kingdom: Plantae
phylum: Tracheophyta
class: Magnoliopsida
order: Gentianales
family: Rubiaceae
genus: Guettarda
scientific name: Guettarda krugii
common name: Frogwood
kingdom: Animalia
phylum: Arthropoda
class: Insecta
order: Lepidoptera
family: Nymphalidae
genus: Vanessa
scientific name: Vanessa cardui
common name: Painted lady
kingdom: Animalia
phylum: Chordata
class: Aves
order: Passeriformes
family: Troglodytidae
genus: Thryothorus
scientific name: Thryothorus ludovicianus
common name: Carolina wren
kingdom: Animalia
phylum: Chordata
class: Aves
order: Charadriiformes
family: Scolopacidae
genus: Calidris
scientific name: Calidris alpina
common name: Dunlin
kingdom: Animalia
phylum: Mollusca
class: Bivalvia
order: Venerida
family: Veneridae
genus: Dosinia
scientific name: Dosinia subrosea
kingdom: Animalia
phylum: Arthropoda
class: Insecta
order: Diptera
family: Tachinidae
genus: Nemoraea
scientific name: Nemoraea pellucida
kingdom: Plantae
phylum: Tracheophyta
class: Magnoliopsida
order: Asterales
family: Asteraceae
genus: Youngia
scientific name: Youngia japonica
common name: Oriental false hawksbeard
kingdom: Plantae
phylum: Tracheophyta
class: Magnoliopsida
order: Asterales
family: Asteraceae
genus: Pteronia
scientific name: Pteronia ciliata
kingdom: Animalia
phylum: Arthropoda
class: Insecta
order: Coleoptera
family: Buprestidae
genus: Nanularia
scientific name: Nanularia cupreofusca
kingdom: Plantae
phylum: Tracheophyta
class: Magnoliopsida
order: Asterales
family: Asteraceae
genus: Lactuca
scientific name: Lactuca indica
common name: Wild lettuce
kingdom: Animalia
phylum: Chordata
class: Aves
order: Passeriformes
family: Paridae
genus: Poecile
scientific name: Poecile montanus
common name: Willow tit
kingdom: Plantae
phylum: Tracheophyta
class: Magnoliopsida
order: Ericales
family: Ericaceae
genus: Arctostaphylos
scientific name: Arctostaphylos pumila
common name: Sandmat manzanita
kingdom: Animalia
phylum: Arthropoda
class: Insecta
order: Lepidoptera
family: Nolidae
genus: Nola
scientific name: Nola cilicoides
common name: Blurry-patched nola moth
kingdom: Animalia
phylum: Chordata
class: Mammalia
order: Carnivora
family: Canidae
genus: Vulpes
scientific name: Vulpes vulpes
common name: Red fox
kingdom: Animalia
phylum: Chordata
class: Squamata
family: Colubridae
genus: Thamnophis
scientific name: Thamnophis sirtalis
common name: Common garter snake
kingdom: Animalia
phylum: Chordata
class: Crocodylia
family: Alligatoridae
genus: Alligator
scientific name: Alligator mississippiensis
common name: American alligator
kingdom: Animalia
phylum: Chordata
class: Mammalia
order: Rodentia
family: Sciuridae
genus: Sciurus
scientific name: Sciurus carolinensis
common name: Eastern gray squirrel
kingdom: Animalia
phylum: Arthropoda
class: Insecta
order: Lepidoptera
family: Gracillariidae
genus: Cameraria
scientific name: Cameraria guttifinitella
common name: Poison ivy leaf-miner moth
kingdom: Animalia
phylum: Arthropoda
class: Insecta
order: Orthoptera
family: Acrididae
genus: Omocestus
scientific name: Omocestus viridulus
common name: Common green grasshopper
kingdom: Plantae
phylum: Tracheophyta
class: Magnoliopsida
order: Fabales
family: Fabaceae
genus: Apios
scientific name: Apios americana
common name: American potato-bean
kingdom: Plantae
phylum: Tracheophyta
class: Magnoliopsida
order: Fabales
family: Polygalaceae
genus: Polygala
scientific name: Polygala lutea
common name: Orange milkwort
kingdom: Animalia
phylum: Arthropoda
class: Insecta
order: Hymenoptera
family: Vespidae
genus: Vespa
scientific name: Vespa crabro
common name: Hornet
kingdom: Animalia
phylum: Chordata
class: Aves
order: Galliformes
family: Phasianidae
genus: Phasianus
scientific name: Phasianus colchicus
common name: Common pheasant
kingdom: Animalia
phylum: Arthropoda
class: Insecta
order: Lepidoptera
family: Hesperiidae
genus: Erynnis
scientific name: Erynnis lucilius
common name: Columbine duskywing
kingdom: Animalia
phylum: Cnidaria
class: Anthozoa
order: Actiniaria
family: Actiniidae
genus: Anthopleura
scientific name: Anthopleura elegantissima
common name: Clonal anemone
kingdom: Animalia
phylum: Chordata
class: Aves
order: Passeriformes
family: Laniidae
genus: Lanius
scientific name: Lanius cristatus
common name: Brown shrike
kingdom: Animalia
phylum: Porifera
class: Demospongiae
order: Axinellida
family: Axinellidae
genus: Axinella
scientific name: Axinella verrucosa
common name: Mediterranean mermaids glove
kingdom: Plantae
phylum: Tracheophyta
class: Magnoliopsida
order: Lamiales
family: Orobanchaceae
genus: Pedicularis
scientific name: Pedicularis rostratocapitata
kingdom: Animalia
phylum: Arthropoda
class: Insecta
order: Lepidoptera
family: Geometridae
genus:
━━━━
● Objective
Please reproduce every row above word for word, with each line in its original order.

● Answer in full
kingdom: Plantae
phylum: Tracheophyta
class: Magnoliopsida
order: Gentianales
family: Rubiaceae
genus: Guettarda
scientific name: Guettarda krugii
common name: Frogwood
kingdom: Animalia
phylum: Arthropoda
class: Insecta
order: Lepidoptera
family: Nymphalidae
genus: Vanessa
scientific name: Vanessa cardui
common name: Painted lady
kingdom: Animalia
phylum: Chordata
class: Aves
order: Passeriformes
family: Troglodytidae
genus: Thryothorus
scientific name: Thryothorus ludovicianus
common name: Carolina wren
kingdom: Animalia
phylum: Chordata
class: Aves
order: Charadriiformes
family: Scolopacidae
genus: Calidris
scientific name: Calidris alpina
common name: Dunlin
kingdom: Animalia
phylum: Mollusca
class: Bivalvia
order: Venerida
family: Veneridae
genus: Dosinia
scientific name: Dosinia subrosea
kingdom: Animalia
phylum: Arthropoda
class: Insecta
order: Diptera
family: Tachinidae
genus: Nemoraea
scientific name: Nemoraea pellucida
kingdom: Plantae
phylum: Tracheophyta
class: Magnoliopsida
order: Asterales
family: Asteraceae
genus: Youngia
scientific name: Youngia japonica
common name: Oriental false hawksbeard
kingdom: Plantae
phylum: Tracheophyta
class: Magnoliopsida
order: Asterales
family: Asteraceae
genus: Pteronia
scientific name: Pteronia ciliata
kingdom: Animalia
phylum: Arthropoda
class: Insecta
order: Coleoptera
family: Buprestidae
genus: Nanularia
scientific name: Nanularia cupreofusca
kingdom: Plantae
phylum: Tracheophyta
class: Magnoliopsida
order: Asterales
family: Asteraceae
genus: Lactuca
scientific name: Lactuca indica
common name: Wild lettuce
kingdom: Animalia
phylum: Chordata
class: Aves
order: Passeriformes
family: Paridae
genus: Poecile
scientific name: Poecile montanus
common name: Willow tit
kingdom: Plantae
phylum: Tracheophyta
class: Magnoliopsida
order: Ericales
family: Ericaceae
genus: Arctostaphylos
scientific name: Arctostaphylos pumila
common name: Sandmat manzanita
kingdom: Animalia
phylum: Arthropoda
class: Insecta
order: Lepidoptera
family: Nolidae
genus: Nola
scientific name: Nola cilicoides
common name: Blurry-patched nola moth
kingdom: Animalia
phylum: Chordata
class: Mammalia
order: Carnivora
family: Canidae
genus: Vulpes
scientific name: Vulpes vulpes
common name: Red fox
kingdom: Animalia
phylum: Chordata
class: Squamata
family: Colubridae
genus: Thamnophis
scientific name: Thamnophis sirtalis
common name: Common garter snake
kingdom: Animalia
phylum: Chordata
class: Crocodylia
family: Alligatoridae
genus: Alligator
scientific name: Alligator mississippiensis
common name: American alligator
kingdom: Animalia
phylum: Chordata
class: Mammalia
order: Rodentia
family: Sciuridae
genus: Sciurus
scientific name: Sciurus carolinensis
common name: Eastern gray squirrel
kingdom: Animalia
phylum: Arthropoda
class: Insecta
order: Lepidoptera
family: Gracillariidae
genus: Cameraria
scientific name: Cameraria guttifinitella
common name: Poison ivy leaf-miner moth
kingdom: Animalia
phylum: Arthropoda
class: Insecta
order: Orthoptera
family: Acrididae
genus: Omocestus
scientific name: Omocestus viridulus
common name: Common green grasshopper
kingdom: Plantae
phylum: Tracheophyta
class: Magnoliopsida
order: Fabales
family: Fabaceae
genus: Apios
scientific name: Apios americana
common name: American potato-bean
kingdom: Plantae
phylum: Tracheophyta
class: Magnoliopsida
order: Fabales
family: Polygalaceae
genus: Polygala
scientific name: Polygala lutea
common name: Orange milkwort
kingdom: Animalia
phylum: Arthropoda
class: Insecta
order: Hymenoptera
family: Vespidae
genus: Vespa
scientific name: Vespa crabro
common name: Hornet
kingdom: Animalia
phylum: Chordata
class: Aves
order: Galliformes
family: Phasianidae
genus: Phasianus
scientific name: Phasianus colchicus
common name: Common pheasant
kingdom: Animalia
phylum: Arthropoda
class: Insecta
order: Lepidoptera
family: Hesperiidae
genus: Erynnis
scientific name: Erynnis lucilius
common name: Columbine duskywing
kingdom: Animalia
phylum: Cnidaria
class: Anthozoa
order: Actiniaria
family: Actiniidae
genus: Anthopleura
scientific name: Anthopleura elegantissima
common name: Clonal anemone
kingdom: Animalia
phylum: Chordata
class: Aves
order: Passeriformes
family: Laniidae
genus: Lanius
scientific name: Lanius cristatus
common name: Brown shrike
kingdom: Animalia
phylum: Porifera
class: Demospongiae
order: Axinellida
family: Axinellidae
genus: Axinella
scientific name: Axinella verrucosa
common name: Mediterranean mermaids glove
kingdom: Plantae
phylum: Tracheophyta
class: Magnoliopsida
order: Lamiales
family: Orobanchaceae
genus: Pedicularis
scientific name: Pedicularis rostratocapitata
kingdom: Animalia
phylum: Arthropoda
class: Insecta
order: Lepidoptera
family: Geometridae
genus:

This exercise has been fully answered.